We’ve been huge fans of the Bar-à-vins [sadly now defunct] in the Moritz beer factory since before it opened last September. Yes, that’s right, Barcelona’s best wine bar (together with Monvínic) is by a beer company (and yes, their official “website” is their google profile). And as if they needed to add to their awesomeness, earlier this month they started a weekly rendez-vous with some of the most interesting Catalan and Spanish winemakers every Monday evening.

The first one started strong with super-couple Sara Pérez and René Barbier presenting different wines they produce both in the DOQ Priorat and DO Montsant under different brands.

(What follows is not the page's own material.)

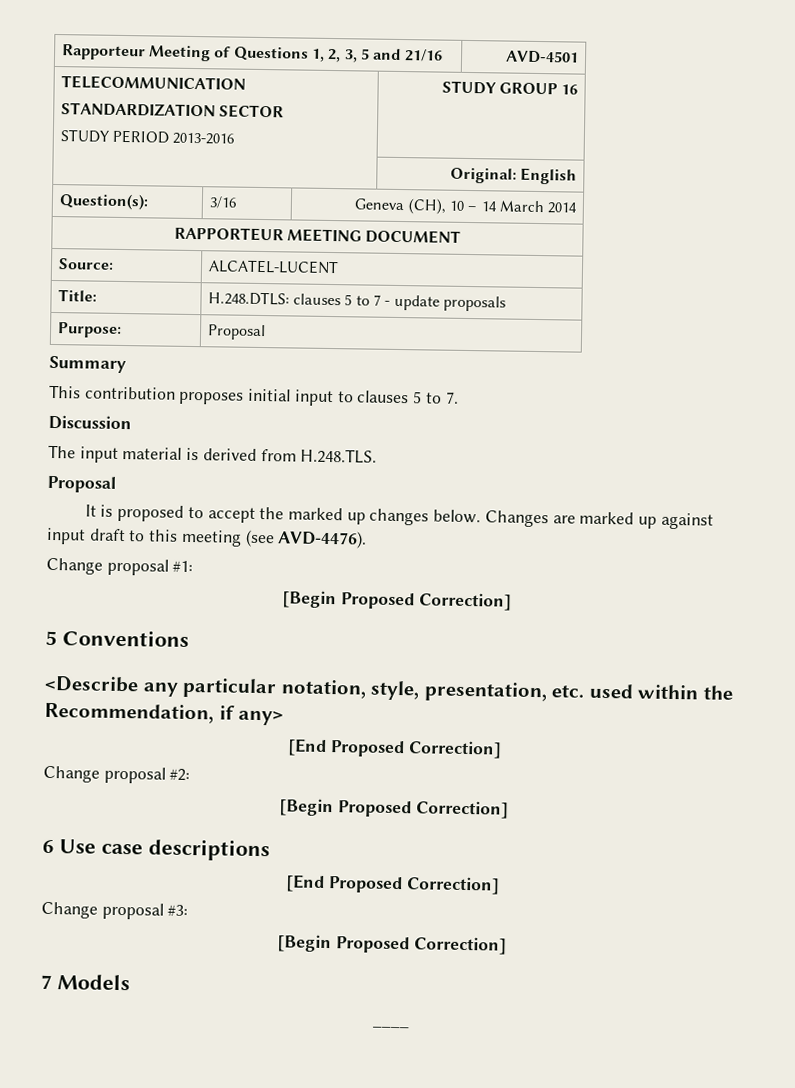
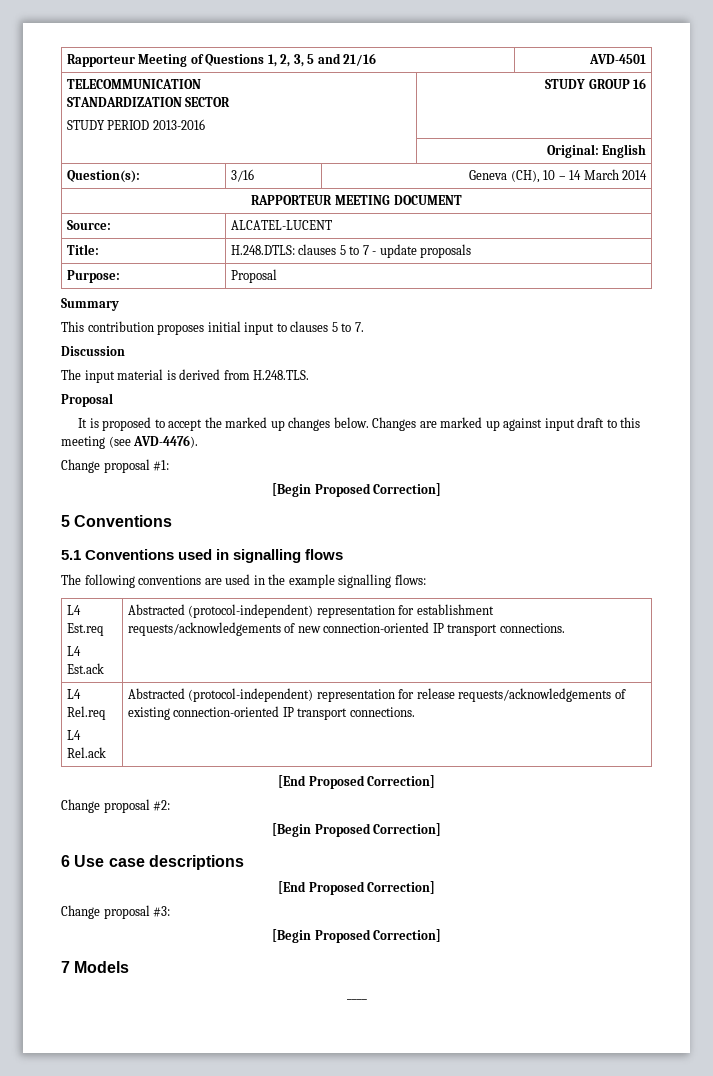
[44,675,733,703] [44,702,285,726] <Describe any particular notation, style, presentation, etc. used within the Recommendation, if any> -> [61,549,344,563] [61,574,426,588] [66,605,81,615] [66,623,104,636] [66,646,81,656] [66,663,104,674] [127,604,494,618] [127,622,565,636] [66,689,81,699] [66,706,106,720] [66,730,81,740] [66,747,106,758] [127,688,626,702] [127,706,415,720] 5.1 Conventions used in signalling flows // The following conventions are used in the example signalling flows: // L4 Est.req // L4 Est.ack | Abstracted (protocol-independent) representation for establishment requests/acknowledgements of new connection-oriented IP transport connections. // L4 Rel.req // L4 Rel.ack | Abstracted (protocol-independent) representation for release requests/acknowledgements of existing connection-oriented IP transport connections.

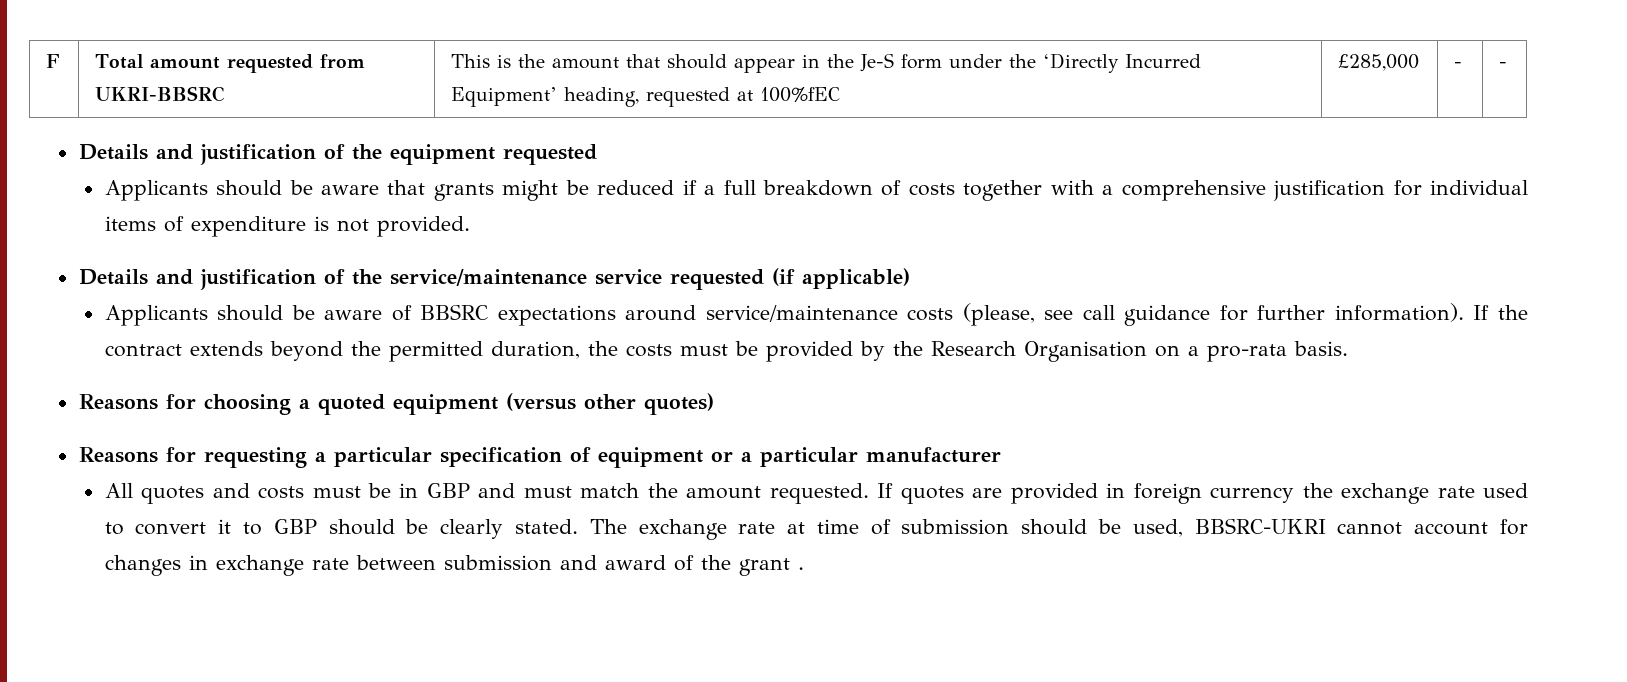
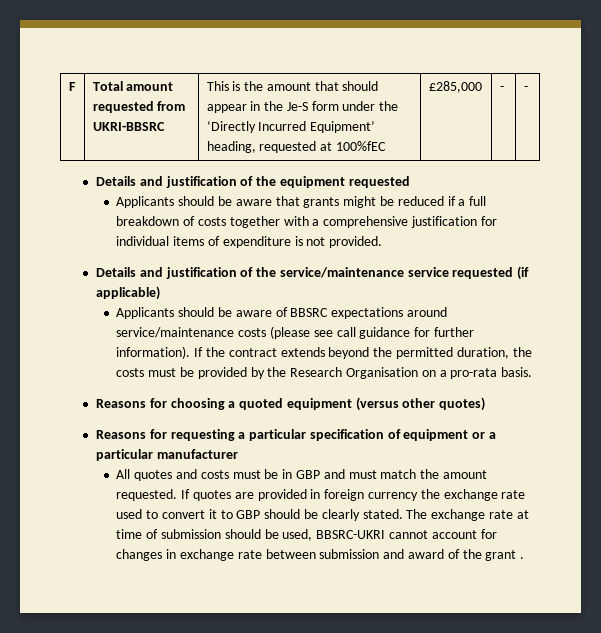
[962,303,1035,326] (please, -> [270,326,311,339] (please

Somehow we missed the last two events (probably on a writing binge), but made it to last night's rendez-vous with Telmo Rodríguez. He’s a really interesting fellow who’s making very personal wines in nearly a dozen different regions all over Spain, most of which he exports. Although in recent years he’s made quite a name for himself internationally with his terroir-driven Rioja wines, the first wine of his we tasted over a decade ago was the Mountain Wine he makes in Málaga, southern Spain. It’s a gorgeous dessert Muscat that, despite having tried many delicious Empordà dessert Muscats, is simply beyond compare.

The wines we tasted yesterday were just a small sample of Telmo’s large portfolio: the Gaba do Xila Godello from Valdeorras in Galicia; Lanzaga from Rioja; Gago from Toro; and M2 de Matallana, a Tinto Fino from Ribera de Duero.

Telmo talked a great deal and very passionately about wine, and not only about these four wines but about his general philosophy. He’s a firm believer in the locale, or terroir, above anything else. So for the last 25 years he’s been seeking out unique properties around Spain where vineyards had traditionally been grown, to make wines that show the personality of the place they come from. It’s Rioja in particular, where he thinks wineries have been focusing for too long on the winemaking process itself, on “barrel talk” and types of equipment as opposed to where their grapes come from. Apparently he’s had quite a few problems with the DO bodies over that thinking, as they only allow wine labels to mention where the winery is located and things like the barrel-aging regiment (crianza, reserva, gran reserva, etc) but not the specific origin of the grapes or the estate. He compared the Spanish focus on grape varietals and aging to define wines to that of France (where he studied enology), where a wine is simply “a Burgundy” or “a Bordeaux” as opposed to a Chardonnay, a Pinot, or a Reserva.

But all that doesn’t mean Telmo is not interested in the different types of grapes–quite the contrary. He’s been working tirelessly to reach the full potential of local grapes and to recuperate almost extinct varietals in some areas. As you might have guessed, he’s not a big fan of the internationalization of wine – that is, the homogenization of wine. And because of that he’s not a fan of large industrial wineries, either. He said a lot of people ask him if his Rioja wines are more classic in style, like those wines from the 1960s or more modern. He didn’t know what to say, as he thinks the real distinction is between industrial wineries that only seek cost-effectiveness and craft winemakers who seek the unique personalities of each vineyard. In that regard, he said that wine requires time. The key ingredient to make excellent wine, he said, is not money, a certain equipment, a certain grape or the best consultants in the world. It’s time to understand your vineyard, which takes years and often decades. He said he only started to grasp what he could do in a certain area after 15 years of working there.

As to the overall tastes of the wines, they were wonderfully balanced and full of character. Each bottle lived up to all of his claims and while completely refined and articulated, they still allowed plenty of breathing room to have a unique character unto themselves. They will merit a more in depth tasting at a later date.